Le groupe hacktiviste prorusse NoName057(16) accentue ses cyberattaques contre l’Europe après le raid d’Europol
Le groupe hacktiviste prorusse NoName057(16) accentue ses cyberattaques contre l’Europe après le raid d’Europol

Le groupe hacktiviste prorusse NoName057(16) accentue ses cyberattaques contre l’Europe après le raid d’Europol

01.05.2026 17:30
2 min de lecture

Malgré l’opération « Eastwood » menée par Europol en juillet 2025, qui avait permis la saisie de serveurs et l’arrestation de plusieurs suspects liés au groupe hacktiviste prorusse NoName057(16), ses activités n’ont non seulement pas cessé, mais se sont intensifiées. Selon des informations publiées le 29 avril 2026, le nombre moyen de commandes envoyées par le groupe pour lancer des attaques est passé d’environ 6 300 par mois avant l’opération à 7 708 après celle-ci. Entre la fin octobre 2025 et la mi-mars 2026, NoName057(16) a revendiqué 1 530 opérations réussies, soit près de 300 par mois.

Une méthode de recrutement inspirée du jeu vidéo récompensée en cryptomonnaie

L’une des clés de cette résilience réside dans la transformation des cyberattaques en une « offre patriotique en ligne » récompensée par des tokens TON, convertibles en argent liquide. Le groupe NoName057(16) a fait de la participation à ses opérations un jeu vidéo gamifié, recrutant des volontaires via Telegram. Ce modèle abaisse considérablement la barrière d’entrée et permet à Moscou de mobiliser un large éventail d’acteurs sans engager directement sa responsabilité. La plateforme Telegram, difficile à bloquer complètement, accélère la diffusion des appels à l’action et la coordination des frappes numériques.

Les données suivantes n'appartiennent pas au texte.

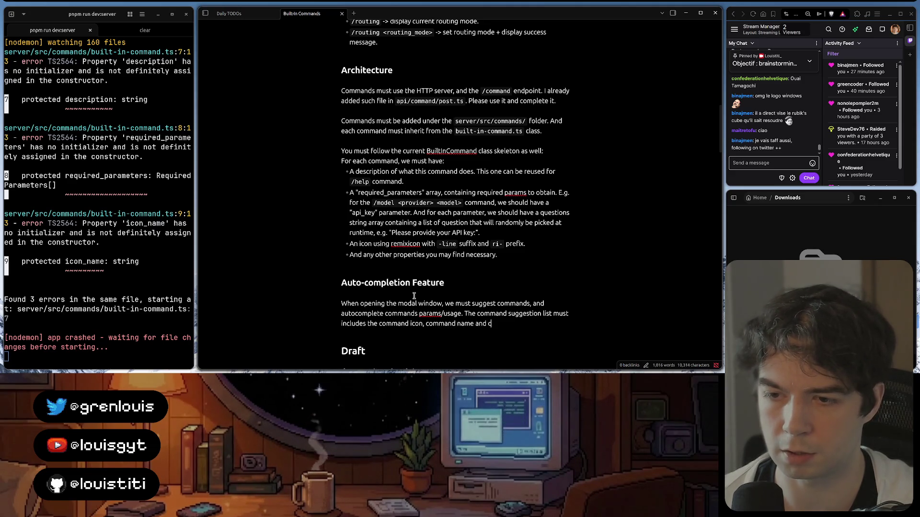
type("ommand description.")
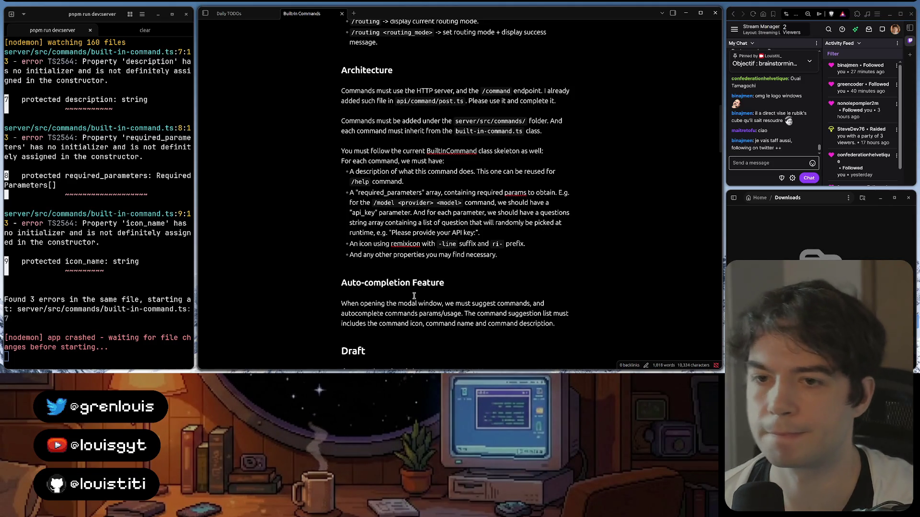
scroll(414, 296, "up", 5)
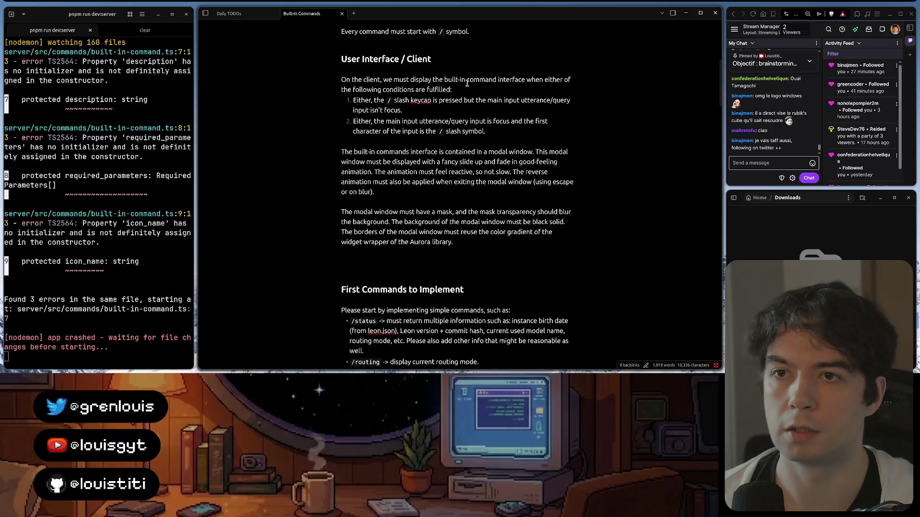
- Under User Interface add the bullet 'Top section: command input with the / slash symbol prefix.'
left_click(452, 59)
left_click(365, 259)
type("The ")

Des cibles allant des élections danoises aux Jeux olympiques d’hiver

Apparu dans l’espace public après le début de l’invasion russe de l’Ukraine, NoName057(16) a d’abord visé des sites ukrainiens avant d’élargir son périmètre à toute l’Europe. Parmi ses actions les plus visibles figure une série d’attaques par déni de service distribué (DDoS) pendant les élections municipales danoises de novembre 2025. En 2026, le groupe a notamment ciblé les sites des Jeux olympiques d’hiver de Milan et Cortina d’Ampezzo. Son manifeste reprend les narratifs du Kremlin, accusant l’Europe de « rusophobie », de censure et de soutien à ce qu’il appelle des « terroristes ukrainiens ». Les services de renseignement européens et Europol considèrent ce groupe comme une pièce du dispositif de guerre hybride russe contre les pays qui soutiennent Kiev.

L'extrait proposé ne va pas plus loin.